Contents

Writeup for Crypto problems in MRCTF 2020

古典密码知多少

一张图,标准银河字母+圣堂武士+猪圈变形,在网上找密码表对照解出 FGCPFLIRTUASYON ,栅栏栏数3,FLAGISCRYPTOFUN。

flag:MRCTF{CRYPTOFUN}

天干地支+甲子

网上找天干地支对应的数字表,都加上 60 转 ascii 得到 Goodjob。

flag:MRCTF{Goodjob}

keyboard

对照九键键盘,重复次数就是某个按键的第几个字母,mobilephone。

flag:MRCTF{mobilephone}

vigenere

复制到在线网站就可以解了….,解开看最后一行。

flag:mrctf{vigenere_crypto_crack_man}

babyRSA

这题利用 P_p 和 P_factor 计算出 _P ,用 Q_1 ,Q_2 ,sub_Q 计算出 _Q ,然后解 RSA 就可以了。

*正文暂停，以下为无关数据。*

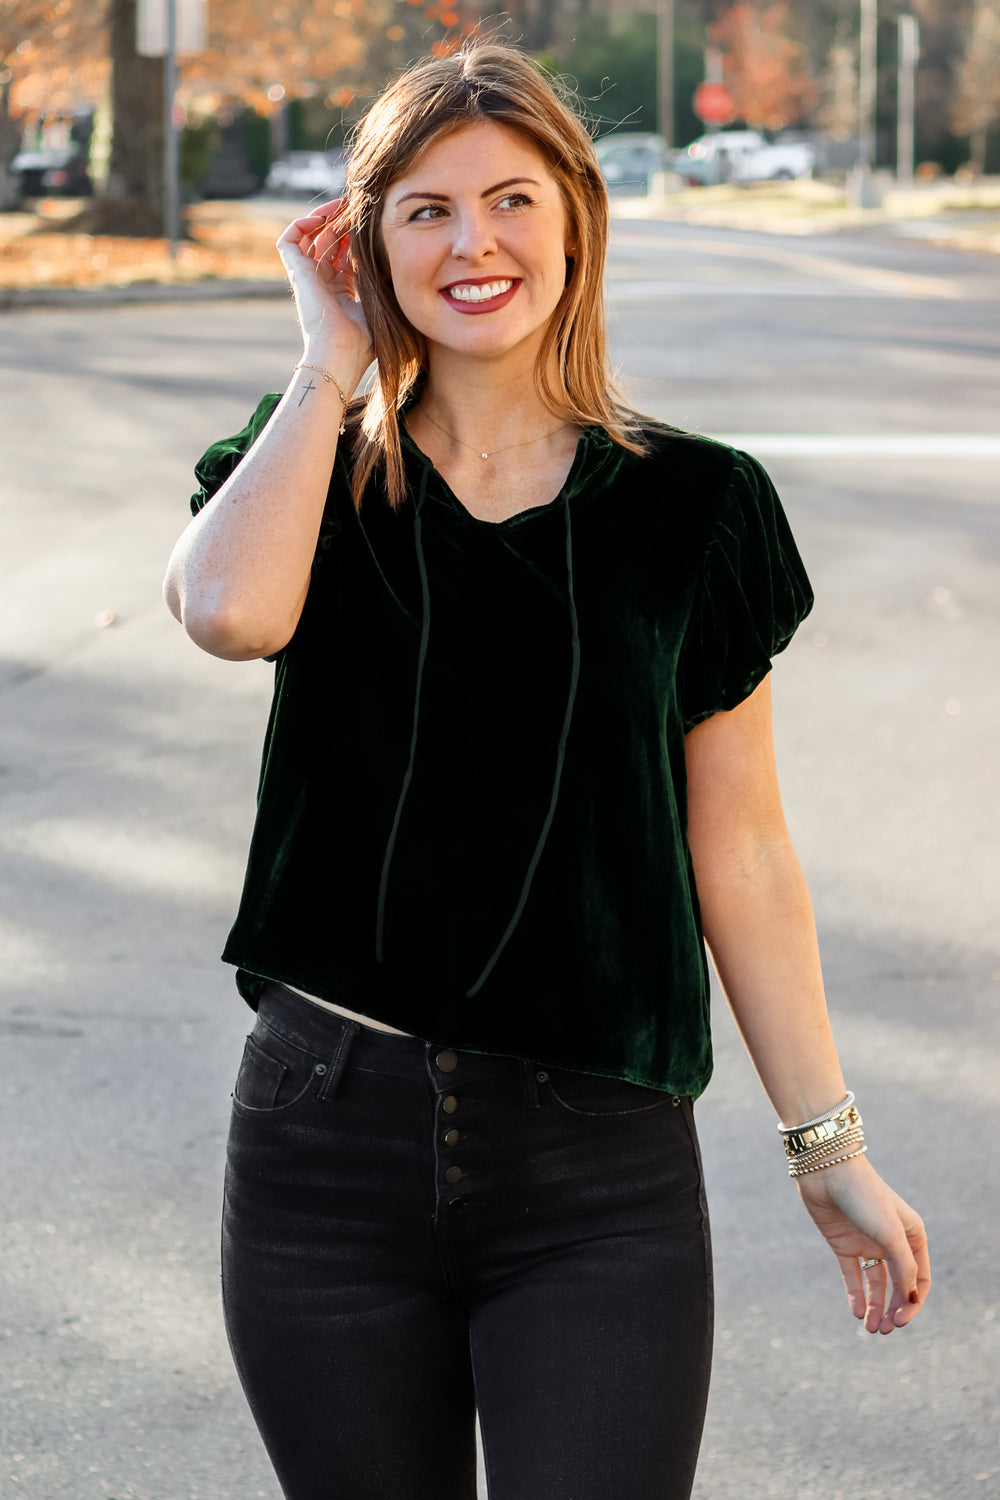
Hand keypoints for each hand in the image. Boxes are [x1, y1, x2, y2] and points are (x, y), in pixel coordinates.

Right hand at [275, 198, 373, 379]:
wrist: (341, 353)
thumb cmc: (364, 340)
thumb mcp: (380, 304)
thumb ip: (384, 282)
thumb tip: (401, 261)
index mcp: (341, 293)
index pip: (344, 256)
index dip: (355, 237)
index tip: (370, 221)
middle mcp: (322, 284)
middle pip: (328, 242)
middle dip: (342, 222)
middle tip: (358, 206)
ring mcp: (308, 278)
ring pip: (311, 237)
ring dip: (325, 217)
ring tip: (343, 205)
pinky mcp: (296, 273)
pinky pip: (290, 239)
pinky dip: (303, 223)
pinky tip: (324, 217)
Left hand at [796, 1155, 929, 1333]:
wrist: (826, 1172)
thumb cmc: (865, 1197)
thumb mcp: (891, 1234)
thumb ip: (903, 1266)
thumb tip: (911, 1297)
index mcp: (912, 1236)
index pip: (919, 1279)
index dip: (913, 1302)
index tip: (902, 1319)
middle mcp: (891, 1241)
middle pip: (898, 1285)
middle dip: (894, 1309)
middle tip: (885, 1330)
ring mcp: (866, 1243)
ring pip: (876, 1284)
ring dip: (875, 1307)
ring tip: (871, 1330)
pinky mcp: (843, 1244)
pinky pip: (852, 1275)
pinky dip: (855, 1295)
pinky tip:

P_p 往前找 9 个素数,约隔 1500 出现一个素数,递减枚举即可得到 P[0] ,得到 P 列表,然后就是解一个多素因子 n 的 RSA ,得到 _P .

_Q 就更简单了…把出题人故意写的 sub_Q ** Q_2 % Q_1 改成 pow(sub_Q,Q_2,Q_1) 就可以了。快速幂取模算法当然远比计算出结果再取模快得多。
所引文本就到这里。